Note: Setting lambda = 0 to try to achieve exact balance is not recommended, just as glmnet advises against it. balnet works best by using warm starts and gradually decreasing regularization, a strategy similar to barrier methods in convex optimization. This approach helps the algorithm converge reliably and improves performance on real-world datasets where achieving covariate balance can be difficult.

Plotting path diagnostics

balnet provides default plotting methods for visualizing regularization path diagnostics. Calling plot without additional arguments produces a summary of key metrics along the path, indexed by \(\lambda\) on the log scale.

plot(fit)

Two quantities are shown, both normalized to percentages. The first is the percent bias reduction (PBR), which measures the reduction in absolute SMD after weighting relative to the unweighted data. The second is the effective sample size (ESS), defined as the squared sum of IPW weights divided by the sum of squared weights, normalized to sum to 100.

Recall that \(\lambda^{\max}\) corresponds to the intercept-only (unweighted) fit. As \(\lambda\) decreases, covariate imbalance is reduced, but at the cost of a smaller effective sample size, reflecting increased concentration of weights on a subset of units.

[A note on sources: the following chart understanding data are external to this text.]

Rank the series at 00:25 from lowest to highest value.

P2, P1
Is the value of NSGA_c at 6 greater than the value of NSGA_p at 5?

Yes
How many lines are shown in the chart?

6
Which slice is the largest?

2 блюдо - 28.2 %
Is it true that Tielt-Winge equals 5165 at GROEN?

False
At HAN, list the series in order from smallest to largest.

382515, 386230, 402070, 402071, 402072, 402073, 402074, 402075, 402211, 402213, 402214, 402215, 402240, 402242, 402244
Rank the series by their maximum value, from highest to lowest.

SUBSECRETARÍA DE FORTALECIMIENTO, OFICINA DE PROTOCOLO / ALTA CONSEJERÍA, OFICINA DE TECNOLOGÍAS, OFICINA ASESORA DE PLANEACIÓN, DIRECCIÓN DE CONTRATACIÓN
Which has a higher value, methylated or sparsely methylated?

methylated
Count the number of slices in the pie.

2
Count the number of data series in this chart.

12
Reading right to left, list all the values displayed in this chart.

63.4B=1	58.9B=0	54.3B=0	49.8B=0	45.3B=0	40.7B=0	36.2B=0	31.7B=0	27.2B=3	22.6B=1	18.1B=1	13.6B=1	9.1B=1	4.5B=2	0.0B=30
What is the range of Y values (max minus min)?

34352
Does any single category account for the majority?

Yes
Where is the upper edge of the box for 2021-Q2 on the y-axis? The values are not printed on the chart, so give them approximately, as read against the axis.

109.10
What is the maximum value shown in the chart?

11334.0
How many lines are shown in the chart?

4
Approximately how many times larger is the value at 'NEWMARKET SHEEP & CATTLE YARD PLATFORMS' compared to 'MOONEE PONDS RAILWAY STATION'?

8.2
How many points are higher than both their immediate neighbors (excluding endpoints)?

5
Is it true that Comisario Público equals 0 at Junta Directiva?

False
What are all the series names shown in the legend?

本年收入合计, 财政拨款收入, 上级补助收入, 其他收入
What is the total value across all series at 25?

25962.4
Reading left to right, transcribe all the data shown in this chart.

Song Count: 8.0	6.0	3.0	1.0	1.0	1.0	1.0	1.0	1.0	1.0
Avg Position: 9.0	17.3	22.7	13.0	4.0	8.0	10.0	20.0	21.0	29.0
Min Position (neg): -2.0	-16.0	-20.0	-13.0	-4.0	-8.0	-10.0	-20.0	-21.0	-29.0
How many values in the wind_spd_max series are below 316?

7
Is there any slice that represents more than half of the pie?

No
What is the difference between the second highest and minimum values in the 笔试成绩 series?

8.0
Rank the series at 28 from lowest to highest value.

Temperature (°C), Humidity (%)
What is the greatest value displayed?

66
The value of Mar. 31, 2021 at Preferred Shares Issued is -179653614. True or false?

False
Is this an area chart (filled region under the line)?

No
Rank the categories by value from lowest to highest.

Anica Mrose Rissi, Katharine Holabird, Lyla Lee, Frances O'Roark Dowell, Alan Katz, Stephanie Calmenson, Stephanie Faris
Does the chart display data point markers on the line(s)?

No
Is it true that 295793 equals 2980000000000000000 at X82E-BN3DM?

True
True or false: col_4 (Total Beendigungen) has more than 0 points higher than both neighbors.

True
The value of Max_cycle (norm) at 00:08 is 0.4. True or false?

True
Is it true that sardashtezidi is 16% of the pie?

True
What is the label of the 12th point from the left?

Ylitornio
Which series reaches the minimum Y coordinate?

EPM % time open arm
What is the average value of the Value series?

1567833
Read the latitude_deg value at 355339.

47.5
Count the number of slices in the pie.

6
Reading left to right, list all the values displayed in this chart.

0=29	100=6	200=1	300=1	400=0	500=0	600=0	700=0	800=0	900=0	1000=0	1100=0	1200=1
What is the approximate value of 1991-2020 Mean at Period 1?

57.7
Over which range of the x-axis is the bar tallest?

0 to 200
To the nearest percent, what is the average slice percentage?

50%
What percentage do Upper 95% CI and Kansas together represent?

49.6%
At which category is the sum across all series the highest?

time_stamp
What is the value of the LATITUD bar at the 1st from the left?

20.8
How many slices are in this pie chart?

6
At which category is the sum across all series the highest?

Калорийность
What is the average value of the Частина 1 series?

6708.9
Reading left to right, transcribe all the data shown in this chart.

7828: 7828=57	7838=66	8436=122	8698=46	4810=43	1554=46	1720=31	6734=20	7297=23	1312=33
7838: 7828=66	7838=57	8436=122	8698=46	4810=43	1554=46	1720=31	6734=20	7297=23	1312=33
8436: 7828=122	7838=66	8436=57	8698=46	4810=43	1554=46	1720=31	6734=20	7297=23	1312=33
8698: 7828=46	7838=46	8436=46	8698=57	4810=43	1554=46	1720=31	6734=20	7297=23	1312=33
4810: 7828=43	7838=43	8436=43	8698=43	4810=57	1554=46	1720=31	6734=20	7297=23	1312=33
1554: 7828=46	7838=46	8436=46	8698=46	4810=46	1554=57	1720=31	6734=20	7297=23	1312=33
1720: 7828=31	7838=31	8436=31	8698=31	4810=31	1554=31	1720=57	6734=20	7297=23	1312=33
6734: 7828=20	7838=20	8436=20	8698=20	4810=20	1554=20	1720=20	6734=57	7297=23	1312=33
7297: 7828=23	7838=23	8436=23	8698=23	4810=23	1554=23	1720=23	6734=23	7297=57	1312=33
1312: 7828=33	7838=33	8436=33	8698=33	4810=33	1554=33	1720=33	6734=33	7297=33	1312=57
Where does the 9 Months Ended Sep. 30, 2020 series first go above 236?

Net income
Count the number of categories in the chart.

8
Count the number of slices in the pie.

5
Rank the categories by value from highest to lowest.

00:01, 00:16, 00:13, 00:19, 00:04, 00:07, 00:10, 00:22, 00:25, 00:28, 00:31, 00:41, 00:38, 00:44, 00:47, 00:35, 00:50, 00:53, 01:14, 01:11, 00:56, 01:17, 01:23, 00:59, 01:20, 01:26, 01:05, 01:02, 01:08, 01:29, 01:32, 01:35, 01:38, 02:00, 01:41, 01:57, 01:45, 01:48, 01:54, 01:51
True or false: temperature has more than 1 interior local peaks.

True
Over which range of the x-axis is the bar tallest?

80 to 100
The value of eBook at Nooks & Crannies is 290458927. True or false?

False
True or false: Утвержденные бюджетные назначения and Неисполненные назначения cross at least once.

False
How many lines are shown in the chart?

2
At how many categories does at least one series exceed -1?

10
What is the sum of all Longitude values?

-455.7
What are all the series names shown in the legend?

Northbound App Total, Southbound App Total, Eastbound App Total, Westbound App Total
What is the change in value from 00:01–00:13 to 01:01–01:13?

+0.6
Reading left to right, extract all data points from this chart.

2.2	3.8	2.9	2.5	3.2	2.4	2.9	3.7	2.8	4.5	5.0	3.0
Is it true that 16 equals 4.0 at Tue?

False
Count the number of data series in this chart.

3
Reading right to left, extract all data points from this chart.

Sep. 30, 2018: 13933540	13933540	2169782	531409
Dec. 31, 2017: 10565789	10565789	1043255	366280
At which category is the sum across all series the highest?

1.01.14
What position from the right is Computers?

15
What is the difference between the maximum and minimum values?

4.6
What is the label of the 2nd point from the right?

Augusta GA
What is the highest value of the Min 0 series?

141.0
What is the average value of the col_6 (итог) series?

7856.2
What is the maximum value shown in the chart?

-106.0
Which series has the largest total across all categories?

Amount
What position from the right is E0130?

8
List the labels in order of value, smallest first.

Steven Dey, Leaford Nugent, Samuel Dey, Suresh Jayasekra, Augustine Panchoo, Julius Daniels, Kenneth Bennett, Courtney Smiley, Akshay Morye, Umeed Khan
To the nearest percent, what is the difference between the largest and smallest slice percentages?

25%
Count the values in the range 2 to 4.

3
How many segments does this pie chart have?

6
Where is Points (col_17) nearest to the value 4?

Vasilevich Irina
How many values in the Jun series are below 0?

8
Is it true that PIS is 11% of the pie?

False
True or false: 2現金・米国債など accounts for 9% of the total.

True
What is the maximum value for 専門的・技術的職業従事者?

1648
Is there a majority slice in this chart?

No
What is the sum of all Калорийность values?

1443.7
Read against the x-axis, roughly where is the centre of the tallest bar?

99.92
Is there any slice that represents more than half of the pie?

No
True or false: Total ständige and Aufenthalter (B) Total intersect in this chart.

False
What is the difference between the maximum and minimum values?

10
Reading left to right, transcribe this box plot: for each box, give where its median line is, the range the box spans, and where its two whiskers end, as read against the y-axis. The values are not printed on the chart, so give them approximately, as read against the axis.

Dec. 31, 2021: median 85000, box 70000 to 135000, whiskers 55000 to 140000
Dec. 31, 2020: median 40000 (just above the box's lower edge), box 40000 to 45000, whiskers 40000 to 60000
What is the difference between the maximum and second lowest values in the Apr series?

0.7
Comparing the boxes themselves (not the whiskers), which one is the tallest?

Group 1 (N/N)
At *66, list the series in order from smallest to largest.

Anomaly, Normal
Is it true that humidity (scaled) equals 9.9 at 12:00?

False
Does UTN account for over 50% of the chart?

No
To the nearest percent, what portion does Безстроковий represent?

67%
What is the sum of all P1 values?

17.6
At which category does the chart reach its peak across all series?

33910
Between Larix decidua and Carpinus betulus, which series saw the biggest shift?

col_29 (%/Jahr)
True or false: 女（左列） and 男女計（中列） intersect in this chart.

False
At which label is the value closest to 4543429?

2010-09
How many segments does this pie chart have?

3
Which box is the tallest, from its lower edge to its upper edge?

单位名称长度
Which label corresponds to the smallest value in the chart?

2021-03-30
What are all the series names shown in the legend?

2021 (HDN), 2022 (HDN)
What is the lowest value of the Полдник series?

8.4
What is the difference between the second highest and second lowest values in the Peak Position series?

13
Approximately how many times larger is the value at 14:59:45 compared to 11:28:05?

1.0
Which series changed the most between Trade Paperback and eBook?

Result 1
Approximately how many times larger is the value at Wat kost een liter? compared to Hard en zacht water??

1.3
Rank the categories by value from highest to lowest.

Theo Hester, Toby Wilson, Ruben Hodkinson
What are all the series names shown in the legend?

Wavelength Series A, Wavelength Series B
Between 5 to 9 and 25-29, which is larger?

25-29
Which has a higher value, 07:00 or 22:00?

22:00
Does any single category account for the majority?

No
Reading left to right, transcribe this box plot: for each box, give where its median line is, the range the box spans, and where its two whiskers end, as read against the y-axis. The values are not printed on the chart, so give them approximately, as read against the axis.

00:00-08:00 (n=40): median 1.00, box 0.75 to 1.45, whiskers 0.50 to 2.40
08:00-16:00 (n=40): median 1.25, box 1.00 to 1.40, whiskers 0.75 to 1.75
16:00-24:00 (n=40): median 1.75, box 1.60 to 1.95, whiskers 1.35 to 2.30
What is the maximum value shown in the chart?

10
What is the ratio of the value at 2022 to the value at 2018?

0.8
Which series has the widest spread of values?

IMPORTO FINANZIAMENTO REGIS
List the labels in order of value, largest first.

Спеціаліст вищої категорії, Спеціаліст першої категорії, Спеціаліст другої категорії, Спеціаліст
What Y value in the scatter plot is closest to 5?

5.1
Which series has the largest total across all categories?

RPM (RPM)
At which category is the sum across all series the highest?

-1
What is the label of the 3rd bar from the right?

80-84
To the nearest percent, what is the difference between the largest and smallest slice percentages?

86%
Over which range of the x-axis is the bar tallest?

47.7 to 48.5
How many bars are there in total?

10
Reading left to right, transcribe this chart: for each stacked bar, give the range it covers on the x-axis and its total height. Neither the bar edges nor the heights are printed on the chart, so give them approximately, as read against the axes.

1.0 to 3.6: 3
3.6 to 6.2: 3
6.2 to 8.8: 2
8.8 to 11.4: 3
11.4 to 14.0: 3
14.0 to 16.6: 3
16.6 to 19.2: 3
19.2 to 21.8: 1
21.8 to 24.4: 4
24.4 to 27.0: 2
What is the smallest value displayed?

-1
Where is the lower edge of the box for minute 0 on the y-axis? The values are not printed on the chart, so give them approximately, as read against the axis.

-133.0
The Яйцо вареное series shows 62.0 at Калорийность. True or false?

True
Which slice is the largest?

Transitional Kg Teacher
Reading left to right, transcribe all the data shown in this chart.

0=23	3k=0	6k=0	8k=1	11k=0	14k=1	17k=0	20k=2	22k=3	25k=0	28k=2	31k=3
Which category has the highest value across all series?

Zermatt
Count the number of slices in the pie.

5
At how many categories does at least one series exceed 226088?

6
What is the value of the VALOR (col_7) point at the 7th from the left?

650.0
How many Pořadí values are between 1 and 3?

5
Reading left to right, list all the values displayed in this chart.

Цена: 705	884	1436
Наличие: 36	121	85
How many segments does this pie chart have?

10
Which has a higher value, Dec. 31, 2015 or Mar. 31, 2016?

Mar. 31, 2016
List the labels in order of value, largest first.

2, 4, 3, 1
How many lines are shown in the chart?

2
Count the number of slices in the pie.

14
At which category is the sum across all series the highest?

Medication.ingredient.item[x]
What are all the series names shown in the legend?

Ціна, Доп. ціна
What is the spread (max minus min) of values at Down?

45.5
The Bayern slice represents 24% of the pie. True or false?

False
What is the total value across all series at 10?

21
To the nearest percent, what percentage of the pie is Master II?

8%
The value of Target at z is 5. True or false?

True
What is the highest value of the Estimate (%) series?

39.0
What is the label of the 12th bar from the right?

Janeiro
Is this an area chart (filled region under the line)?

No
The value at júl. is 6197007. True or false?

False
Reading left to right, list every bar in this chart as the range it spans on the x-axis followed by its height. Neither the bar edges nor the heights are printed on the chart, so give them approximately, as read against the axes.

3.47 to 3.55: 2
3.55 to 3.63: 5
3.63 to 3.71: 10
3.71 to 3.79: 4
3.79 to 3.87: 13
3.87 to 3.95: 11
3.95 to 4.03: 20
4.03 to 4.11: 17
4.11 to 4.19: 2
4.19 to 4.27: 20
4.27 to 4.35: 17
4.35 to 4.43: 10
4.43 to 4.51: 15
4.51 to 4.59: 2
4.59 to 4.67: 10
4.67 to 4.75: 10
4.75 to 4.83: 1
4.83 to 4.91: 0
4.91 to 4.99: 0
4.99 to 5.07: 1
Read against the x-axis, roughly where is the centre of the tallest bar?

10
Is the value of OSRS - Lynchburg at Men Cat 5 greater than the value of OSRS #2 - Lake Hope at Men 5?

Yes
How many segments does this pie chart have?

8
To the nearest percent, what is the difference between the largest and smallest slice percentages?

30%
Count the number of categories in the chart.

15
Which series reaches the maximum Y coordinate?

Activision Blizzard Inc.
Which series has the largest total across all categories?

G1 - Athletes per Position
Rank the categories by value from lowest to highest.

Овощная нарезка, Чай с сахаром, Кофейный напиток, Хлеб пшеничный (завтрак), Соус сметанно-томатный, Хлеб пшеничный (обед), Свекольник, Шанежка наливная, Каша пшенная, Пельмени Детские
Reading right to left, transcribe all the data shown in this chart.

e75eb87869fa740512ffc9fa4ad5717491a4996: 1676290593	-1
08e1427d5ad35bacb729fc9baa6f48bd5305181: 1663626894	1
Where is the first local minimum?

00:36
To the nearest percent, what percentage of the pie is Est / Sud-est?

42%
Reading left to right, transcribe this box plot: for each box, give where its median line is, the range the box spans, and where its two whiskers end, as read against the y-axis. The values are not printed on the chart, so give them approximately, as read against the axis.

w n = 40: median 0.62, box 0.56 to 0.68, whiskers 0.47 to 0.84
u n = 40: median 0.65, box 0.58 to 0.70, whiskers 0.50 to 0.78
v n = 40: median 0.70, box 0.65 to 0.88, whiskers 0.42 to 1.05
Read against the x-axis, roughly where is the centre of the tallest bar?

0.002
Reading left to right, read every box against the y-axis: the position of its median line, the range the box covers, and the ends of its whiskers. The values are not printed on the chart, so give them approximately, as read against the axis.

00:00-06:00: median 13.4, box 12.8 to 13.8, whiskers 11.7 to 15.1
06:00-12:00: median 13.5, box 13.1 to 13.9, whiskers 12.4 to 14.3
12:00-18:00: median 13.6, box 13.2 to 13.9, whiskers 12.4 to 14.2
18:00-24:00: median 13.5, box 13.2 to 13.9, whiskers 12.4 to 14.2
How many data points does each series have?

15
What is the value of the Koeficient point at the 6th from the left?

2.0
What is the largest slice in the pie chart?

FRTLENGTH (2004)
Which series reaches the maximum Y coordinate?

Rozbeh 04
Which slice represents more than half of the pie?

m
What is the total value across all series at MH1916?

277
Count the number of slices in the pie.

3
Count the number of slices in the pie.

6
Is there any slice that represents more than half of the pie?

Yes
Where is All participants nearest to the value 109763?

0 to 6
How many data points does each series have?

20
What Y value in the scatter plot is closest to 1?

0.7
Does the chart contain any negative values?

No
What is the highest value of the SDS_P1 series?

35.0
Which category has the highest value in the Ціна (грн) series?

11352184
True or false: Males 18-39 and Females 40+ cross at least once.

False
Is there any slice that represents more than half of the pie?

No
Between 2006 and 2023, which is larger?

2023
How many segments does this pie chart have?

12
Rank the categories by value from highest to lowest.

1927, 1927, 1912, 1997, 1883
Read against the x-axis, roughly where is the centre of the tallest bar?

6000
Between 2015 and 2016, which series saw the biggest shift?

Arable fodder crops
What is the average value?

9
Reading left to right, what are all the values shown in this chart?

Individual covariate SMDs can also be visualized at specific values of \(\lambda\) by supplying the lambda argument. Setting lambda = 0 selects the smallest value along the path.

plot(fit, lambda = 0)

The unweighted SMDs are shown at \(\lambda^{\max}\), while colored points correspond to the weighted SMDs at the selected \(\lambda\). Separate panels are displayed for the treated and control arms, reflecting the fact that distinct propensity score models are fit for each arm in the ATE case. In balnet, SMDs take the form \((\text{weighted mean covariate} - \text{target mean}) ~/~ \text{sd(target)}\).

In this example, the plots suggest limited overlap for the treated arm, indicating that the ATE may not be an appropriate target estimand. Instead, we can target the average treatment effect on the treated (ATT) by setting target = "ATT". In this case, balnet fits a model that aims to balance control covariate means toward those of the treated group.

fit.att <- balnet(X, W, target = "ATT")
plot(fit.att, lambda = 0)

Here, the resulting IPW weights achieve substantially improved balance.

For additional functionality, users are encouraged to consult the documentation for the standard S3 methods provided by balnet, including predict for propensity score prediction and coef for extracting estimated coefficients. On large datasets, we recommend calling balnet with verbose = TRUE to interactively print balance metrics during fitting.